Harryandjohnlacuesta_2 Drawn by Harry’s lifelong interest in Native American culture and a shared involvement with the Indian Land and Life Committee, they moved to San Juan Pueblo, New Mexico in 1970. While there, John and Harry were interviewed for the groundbreaking Gay documentary Word is Out. John was honored at the Frameline GLBT Film Festival in San Francisco this year during the 30th anniversary screening of the film. He was also featured in Eric Slade’ s 2002 documentary film about Hay, Hope Along the Wind.

In 1979 John and Harry joined with fellow activists Don Kilhefner and Mitch Walker to call the first Spiritual Gathering of Radical Faeries. Fed up with the Gay movement’s steady drift towards mainstream assimilation, the gathering called to Gay men across the country. Since that time dozens of Faerie gatherings have been called around the world and permanent Radical Faerie sanctuaries have formed across the country. The movement helped to nurture and create a specifically Gay centered spiritual exploration and tradition.

John published a short essay in 1989 titled "Who are the Gay People?", that helped explain his views of Gay people’s role in the world. John writes,

“The crown of Gay being is a way of loving, of reaching to love in a way that far transcends the common mode.”

In 1999 John and Harry moved to San Francisco where they continued their activist work. A group of Radical Faeries, the Circle of Loving Companions, became caretakers for the two of them. Harry Hay died in 2002 at the age of 90. The two had been together for 39 years.

In a 1989 Valentine to Harry, John Burnside wrote, “Hand in hand we walk, as wing tip to wing tip our spirits roam the universe, finding lovers everywhere. Sex is music. Time in not real.
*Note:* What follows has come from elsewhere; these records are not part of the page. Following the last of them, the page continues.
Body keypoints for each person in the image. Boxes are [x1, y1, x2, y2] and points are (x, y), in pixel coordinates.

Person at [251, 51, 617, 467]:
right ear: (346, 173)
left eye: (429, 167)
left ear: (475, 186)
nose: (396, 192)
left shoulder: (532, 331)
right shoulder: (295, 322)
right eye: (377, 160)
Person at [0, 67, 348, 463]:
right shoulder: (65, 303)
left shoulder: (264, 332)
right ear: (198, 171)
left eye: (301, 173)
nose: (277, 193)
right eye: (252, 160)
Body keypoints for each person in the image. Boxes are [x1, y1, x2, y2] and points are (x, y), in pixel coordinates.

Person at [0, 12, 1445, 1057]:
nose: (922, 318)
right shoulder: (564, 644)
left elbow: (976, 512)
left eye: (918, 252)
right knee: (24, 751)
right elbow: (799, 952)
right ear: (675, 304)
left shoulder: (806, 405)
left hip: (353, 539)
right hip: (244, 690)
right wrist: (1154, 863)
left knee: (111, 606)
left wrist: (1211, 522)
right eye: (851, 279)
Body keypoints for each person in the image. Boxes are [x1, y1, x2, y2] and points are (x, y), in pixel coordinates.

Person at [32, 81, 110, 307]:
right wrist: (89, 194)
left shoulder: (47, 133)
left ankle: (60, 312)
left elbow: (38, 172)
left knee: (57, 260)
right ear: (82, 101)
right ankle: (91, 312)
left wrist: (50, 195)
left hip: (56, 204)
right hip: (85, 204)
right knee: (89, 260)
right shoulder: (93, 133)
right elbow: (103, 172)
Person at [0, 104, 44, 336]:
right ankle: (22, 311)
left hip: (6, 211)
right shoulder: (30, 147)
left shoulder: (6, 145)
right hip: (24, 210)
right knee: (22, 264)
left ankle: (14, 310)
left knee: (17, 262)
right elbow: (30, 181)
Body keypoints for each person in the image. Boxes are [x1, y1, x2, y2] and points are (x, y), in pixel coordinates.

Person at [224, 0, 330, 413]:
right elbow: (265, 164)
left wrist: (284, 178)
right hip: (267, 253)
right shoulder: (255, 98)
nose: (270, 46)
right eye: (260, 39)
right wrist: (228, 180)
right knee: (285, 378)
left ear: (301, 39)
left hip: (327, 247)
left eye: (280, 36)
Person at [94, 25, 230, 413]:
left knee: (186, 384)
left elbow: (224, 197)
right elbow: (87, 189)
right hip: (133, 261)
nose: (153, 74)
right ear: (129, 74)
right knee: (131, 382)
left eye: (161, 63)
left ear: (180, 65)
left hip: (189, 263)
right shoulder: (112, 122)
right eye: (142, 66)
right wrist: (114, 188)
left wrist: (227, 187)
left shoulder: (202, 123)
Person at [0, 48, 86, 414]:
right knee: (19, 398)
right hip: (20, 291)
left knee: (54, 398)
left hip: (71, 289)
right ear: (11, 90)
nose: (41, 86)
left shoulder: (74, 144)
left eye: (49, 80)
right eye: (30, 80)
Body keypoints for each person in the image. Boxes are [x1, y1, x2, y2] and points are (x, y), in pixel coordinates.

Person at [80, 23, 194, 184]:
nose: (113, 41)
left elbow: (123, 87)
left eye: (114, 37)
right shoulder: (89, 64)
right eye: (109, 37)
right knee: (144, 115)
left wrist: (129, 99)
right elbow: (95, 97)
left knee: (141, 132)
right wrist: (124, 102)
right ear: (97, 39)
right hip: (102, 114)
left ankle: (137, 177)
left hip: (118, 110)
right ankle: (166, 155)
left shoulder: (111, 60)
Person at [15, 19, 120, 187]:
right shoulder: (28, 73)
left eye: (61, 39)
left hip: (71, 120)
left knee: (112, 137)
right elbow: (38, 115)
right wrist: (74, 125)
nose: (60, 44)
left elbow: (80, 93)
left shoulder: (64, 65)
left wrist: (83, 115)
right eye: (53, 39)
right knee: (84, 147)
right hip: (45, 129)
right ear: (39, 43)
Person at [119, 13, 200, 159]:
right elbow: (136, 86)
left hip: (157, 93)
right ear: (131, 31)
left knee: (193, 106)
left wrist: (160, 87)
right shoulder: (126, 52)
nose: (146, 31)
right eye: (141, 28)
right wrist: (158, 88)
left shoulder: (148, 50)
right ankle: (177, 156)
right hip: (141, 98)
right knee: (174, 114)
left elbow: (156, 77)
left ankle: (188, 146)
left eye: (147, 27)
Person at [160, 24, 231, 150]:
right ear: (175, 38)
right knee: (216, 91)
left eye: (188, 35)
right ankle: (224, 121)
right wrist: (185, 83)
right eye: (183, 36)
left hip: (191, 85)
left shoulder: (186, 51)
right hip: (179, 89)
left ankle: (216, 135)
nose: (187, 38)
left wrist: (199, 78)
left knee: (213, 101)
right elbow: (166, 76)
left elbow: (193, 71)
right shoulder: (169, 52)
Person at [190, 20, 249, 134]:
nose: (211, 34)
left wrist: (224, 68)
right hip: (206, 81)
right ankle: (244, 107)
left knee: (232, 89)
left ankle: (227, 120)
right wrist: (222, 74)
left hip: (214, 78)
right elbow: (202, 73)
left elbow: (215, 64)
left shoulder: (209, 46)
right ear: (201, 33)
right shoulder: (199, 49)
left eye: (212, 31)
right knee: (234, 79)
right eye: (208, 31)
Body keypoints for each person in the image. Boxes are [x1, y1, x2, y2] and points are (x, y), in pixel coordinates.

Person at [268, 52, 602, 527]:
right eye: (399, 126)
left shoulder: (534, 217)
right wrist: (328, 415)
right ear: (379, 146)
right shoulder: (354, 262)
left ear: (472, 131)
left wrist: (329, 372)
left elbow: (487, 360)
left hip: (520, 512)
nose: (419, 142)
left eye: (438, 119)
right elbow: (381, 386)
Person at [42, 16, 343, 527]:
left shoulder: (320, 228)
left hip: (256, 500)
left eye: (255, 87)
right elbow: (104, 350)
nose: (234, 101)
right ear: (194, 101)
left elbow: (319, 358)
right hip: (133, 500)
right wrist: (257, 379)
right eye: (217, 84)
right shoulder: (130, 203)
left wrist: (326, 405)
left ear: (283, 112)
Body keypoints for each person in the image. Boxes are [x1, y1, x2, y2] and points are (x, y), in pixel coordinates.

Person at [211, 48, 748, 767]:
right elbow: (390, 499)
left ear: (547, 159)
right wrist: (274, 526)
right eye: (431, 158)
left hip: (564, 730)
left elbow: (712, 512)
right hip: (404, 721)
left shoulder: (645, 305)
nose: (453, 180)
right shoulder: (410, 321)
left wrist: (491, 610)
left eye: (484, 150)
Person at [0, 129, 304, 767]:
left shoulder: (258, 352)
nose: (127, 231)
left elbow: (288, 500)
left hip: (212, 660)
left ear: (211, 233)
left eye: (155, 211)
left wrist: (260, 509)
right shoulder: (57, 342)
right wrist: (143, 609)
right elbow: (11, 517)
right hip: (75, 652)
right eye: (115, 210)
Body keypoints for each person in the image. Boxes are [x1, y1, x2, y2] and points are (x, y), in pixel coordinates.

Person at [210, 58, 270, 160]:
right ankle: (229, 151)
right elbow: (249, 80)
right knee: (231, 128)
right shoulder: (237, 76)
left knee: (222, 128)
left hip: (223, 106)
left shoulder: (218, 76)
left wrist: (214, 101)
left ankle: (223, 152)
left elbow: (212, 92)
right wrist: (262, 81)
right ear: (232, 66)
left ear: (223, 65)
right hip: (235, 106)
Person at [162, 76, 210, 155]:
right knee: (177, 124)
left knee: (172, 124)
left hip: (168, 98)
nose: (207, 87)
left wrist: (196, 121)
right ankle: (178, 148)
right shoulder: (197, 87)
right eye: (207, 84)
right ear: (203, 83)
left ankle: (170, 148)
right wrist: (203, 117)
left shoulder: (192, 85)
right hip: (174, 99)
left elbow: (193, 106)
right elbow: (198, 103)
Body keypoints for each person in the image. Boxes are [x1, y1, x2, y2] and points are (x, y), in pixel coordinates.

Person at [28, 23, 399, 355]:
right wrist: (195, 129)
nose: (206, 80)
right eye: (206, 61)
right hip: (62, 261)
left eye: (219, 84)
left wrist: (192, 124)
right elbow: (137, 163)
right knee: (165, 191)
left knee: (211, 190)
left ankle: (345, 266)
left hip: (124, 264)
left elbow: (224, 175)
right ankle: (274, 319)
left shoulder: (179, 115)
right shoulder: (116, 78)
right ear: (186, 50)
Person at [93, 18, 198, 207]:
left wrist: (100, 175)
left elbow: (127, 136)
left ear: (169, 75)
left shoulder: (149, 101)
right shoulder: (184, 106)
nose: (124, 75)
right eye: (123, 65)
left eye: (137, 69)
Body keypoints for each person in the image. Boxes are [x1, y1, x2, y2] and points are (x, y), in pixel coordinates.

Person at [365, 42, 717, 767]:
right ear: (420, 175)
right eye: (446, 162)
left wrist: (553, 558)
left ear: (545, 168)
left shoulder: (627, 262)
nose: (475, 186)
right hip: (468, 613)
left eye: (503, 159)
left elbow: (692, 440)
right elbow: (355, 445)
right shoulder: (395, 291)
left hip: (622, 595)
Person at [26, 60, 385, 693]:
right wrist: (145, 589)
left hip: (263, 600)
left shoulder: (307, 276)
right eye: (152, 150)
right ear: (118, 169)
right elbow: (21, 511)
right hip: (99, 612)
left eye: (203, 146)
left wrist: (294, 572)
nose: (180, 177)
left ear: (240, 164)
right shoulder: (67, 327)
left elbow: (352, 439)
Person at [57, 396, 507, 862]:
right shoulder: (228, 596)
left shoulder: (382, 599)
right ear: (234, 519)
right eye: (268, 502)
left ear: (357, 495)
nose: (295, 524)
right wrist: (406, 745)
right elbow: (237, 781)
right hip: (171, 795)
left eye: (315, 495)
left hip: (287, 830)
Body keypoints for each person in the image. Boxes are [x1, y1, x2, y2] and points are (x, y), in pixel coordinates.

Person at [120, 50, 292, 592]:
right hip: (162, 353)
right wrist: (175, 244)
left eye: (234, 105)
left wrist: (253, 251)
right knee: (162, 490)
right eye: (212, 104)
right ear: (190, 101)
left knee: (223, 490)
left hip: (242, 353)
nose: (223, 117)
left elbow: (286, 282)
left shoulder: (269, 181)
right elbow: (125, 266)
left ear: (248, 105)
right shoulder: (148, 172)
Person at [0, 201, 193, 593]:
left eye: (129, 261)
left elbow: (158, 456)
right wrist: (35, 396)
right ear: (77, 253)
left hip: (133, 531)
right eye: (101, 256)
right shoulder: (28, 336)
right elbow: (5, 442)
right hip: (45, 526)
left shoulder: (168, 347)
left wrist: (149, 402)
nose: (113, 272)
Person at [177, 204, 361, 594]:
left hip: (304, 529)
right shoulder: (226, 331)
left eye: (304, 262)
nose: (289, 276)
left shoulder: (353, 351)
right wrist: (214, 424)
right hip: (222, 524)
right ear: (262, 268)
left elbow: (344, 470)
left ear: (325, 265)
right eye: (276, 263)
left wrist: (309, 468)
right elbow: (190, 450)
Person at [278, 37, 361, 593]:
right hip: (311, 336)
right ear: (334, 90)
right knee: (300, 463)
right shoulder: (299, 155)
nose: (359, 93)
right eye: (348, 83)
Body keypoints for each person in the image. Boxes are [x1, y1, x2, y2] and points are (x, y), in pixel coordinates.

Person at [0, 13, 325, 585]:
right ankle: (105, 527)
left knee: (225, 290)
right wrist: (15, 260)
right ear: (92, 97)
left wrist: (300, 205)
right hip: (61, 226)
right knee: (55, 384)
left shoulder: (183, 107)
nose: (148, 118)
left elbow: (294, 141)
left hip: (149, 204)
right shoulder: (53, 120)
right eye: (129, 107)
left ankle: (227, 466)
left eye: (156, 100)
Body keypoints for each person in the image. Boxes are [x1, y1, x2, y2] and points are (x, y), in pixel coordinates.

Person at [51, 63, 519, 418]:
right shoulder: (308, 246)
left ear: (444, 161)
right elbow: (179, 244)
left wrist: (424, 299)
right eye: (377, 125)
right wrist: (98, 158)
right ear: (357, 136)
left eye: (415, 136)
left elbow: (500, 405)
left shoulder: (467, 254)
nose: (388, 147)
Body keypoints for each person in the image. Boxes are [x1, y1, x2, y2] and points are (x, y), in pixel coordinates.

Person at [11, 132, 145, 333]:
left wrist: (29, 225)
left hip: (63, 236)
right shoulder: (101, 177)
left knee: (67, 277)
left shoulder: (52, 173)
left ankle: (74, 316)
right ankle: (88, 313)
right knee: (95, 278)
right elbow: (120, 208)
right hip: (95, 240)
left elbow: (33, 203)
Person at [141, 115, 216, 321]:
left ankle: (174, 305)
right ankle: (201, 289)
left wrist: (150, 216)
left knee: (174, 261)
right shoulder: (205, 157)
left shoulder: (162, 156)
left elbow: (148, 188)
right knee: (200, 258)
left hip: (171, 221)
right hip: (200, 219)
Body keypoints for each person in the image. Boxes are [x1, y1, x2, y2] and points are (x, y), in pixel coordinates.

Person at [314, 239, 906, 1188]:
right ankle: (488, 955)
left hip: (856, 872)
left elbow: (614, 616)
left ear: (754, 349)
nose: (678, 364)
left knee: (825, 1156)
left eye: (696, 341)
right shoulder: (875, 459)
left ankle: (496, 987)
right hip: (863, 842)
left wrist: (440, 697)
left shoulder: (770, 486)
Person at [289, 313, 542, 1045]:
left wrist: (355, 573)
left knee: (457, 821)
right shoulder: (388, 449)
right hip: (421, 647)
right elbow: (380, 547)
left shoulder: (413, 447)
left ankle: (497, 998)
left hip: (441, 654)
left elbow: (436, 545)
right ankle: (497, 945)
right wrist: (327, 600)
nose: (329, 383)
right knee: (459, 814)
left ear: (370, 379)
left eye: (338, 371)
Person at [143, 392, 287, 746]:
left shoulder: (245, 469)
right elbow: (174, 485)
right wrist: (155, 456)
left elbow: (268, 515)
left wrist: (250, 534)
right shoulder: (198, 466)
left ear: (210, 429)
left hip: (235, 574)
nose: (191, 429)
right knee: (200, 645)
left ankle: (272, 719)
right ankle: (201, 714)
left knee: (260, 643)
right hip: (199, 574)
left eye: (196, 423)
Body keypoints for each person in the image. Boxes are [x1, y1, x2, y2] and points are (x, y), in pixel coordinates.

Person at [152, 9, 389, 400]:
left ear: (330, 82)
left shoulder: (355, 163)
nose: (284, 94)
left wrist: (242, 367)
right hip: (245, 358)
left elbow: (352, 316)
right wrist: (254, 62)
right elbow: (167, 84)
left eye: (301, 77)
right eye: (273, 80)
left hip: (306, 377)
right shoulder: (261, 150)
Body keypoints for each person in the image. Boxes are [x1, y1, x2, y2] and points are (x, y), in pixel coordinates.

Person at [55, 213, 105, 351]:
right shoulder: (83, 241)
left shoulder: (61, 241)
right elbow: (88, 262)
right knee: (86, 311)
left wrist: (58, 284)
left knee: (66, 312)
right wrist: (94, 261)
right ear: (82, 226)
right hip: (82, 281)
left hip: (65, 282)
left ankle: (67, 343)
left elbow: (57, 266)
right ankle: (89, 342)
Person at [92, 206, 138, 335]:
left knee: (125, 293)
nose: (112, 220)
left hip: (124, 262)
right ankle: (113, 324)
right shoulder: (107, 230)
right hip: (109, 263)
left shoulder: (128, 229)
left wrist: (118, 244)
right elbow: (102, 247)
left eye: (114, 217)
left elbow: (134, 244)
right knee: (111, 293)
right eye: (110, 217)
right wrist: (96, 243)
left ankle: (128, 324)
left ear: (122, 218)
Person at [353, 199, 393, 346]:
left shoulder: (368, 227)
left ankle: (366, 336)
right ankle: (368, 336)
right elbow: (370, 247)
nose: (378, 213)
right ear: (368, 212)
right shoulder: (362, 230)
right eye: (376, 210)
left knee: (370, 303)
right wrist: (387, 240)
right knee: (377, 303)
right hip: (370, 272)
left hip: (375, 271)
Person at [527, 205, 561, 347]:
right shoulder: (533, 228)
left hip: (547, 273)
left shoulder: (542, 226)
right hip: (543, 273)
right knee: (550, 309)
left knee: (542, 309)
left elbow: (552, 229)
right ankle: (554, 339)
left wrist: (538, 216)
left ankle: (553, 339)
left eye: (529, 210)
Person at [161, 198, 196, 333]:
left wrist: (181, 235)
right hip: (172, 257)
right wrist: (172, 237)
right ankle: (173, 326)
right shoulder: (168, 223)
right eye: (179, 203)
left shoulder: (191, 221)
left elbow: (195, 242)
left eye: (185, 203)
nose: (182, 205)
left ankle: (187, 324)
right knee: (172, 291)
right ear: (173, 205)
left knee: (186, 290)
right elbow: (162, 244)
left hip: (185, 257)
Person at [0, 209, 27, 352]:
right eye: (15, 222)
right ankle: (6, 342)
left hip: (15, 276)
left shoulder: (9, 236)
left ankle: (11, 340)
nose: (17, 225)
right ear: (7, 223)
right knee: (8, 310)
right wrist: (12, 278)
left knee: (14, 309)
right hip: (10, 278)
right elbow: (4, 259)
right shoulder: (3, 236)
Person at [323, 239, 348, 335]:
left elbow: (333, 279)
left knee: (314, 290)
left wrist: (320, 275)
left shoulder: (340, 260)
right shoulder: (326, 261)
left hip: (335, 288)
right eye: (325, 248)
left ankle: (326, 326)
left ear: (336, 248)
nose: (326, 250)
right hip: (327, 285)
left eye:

All things are imbued with spirit.”

John was a familiar and much loved presence in San Francisco’s LGBT Community. He rode every year, including this last, in the San Francisco LGBT Pride Parade. He never missed a single Faerie Coffee Circle held each Saturday in San Francisco’s LGBT Community Center.

Speaking for the Circle of Loving Companions, John’s friend of 27 years, Joey Cain said:

“We are sadden by our dear, sweet John’s passing, but are gratified that John’s last years were happy and he was surrounded by people who loved him. His life dispelled the notion that haunted all the early LGBT freedom fighters, that without the hetero family structure you will die lonely and unloved. The work that John, Harry and the other LGBT pioneers did has dispelled that destiny forever for all of us.”

Donations in John’s honor may be made to the Harry Hay Fund, to continue the activist work of John Burnside and Harry Hay.  Donations may be sent to

The Harry Hay Fund
c/o Chas Nol
174 ½ Hartford Street
San Francisco, CA 94114

ADDENDA:

A celebration of the life of John Burnside
Saturday, November 8, 2008
12:00 noon
San Francisco LGBT Community Center
1800 Market Street
San Francisco

Wear something festive.

Public street parking is limited.
The Center is accessible by public transportation.